WHAT YOU HAVE TO DO: Once every line containing "Pelatihan" has been counted, report the total for the data and nothing else.

MATERIAL PROVIDED:

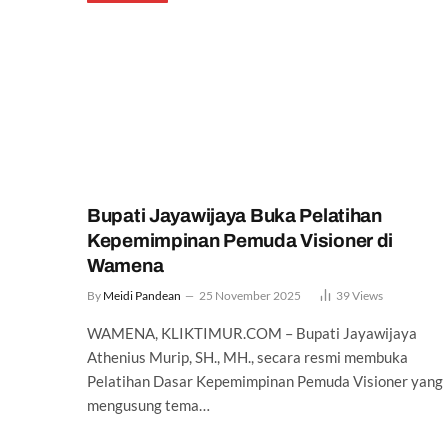
Bupati Jayawijaya Buka Pelatihan
Kepemimpinan Pemuda Visioner di
Wamena
By
Meidi Pandean
25 November 2025
39
Views
WAMENA, KLIKTIMUR.COM – Bupati Jayawijaya
Athenius Murip, SH., MH., secara resmi membuka
Pelatihan Dasar Kepemimpinan Pemuda Visioner yang
mengusung tema…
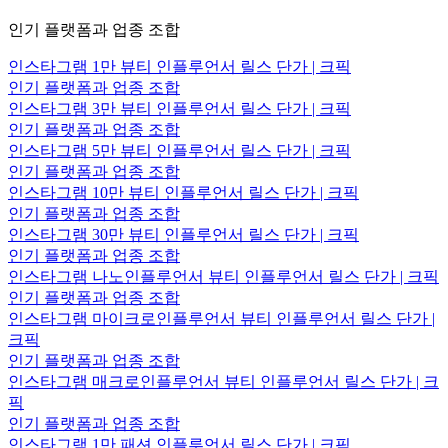
인기 플랫폼과 업종 조합
인스타그램 1만 뷰티 인플루언서 릴스 단가 | 크픽
인기 플랫폼과 업종 조합
인스타그램 3만 뷰티 인플루언서 릴스 단가 | 크픽
인기 플랫폼과 업종 조합
인스타그램 5만 뷰티 인플루언서 릴스 단가 | 크픽
인기 플랫폼과 업종 조합
인스타그램 10만 뷰티 인플루언서 릴스 단가 | 크픽
인기 플랫폼과 업종 조합
인스타그램 30만 뷰티 인플루언서 릴스 단가 | 크픽
인기 플랫폼과 업종 조합
인스타그램 나노인플루언서 뷰티 인플루언서 릴스 단가 | 크픽
인기 플랫폼과 업종 조합
인스타그램 마이크로인플루언서 뷰티 인플루언서 릴스 단가 |
크픽
인기 플랫폼과 업종 조합
인스타그램 매크로인플루언서 뷰티 인플루언서 릴스 단가 | 크
픽
인기 플랫폼과 업종 조합
인스타그램 1만 패션 인플루언서 릴스 단가 | 크픽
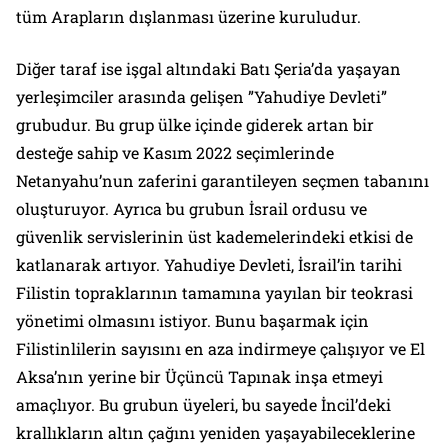
tüm Arapların dışlanması üzerine kuruludur.
Diğer taraf ise işgal altındaki Batı Şeria’da yaşayan
yerleşimciler arasında gelişen ”Yahudiye Devleti”
grubudur. Bu grup ülke içinde giderek artan bir
desteğe sahip ve Kasım 2022 seçimlerinde
Netanyahu’nun zaferini garantileyen seçmen tabanını
oluşturuyor. Ayrıca bu grubun İsrail ordusu ve
güvenlik servislerinin üst kademelerindeki etkisi de
katlanarak artıyor. Yahudiye Devleti, İsrail’in tarihi
Filistin topraklarının tamamına yayılan bir teokrasi
yönetimi olmasını istiyor. Bunu başarmak için
Filistinlilerin sayısını en aza indirmeye çalışıyor ve El
Aksa’nın yerine bir Üçüncü Tapınak inşa etmeyi
amaçlıyor. Bu grubun üyeleri, bu sayede İncil’deki
krallıkların altın çağını yeniden yaşayabileceklerine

OUTPUT BELOW: 2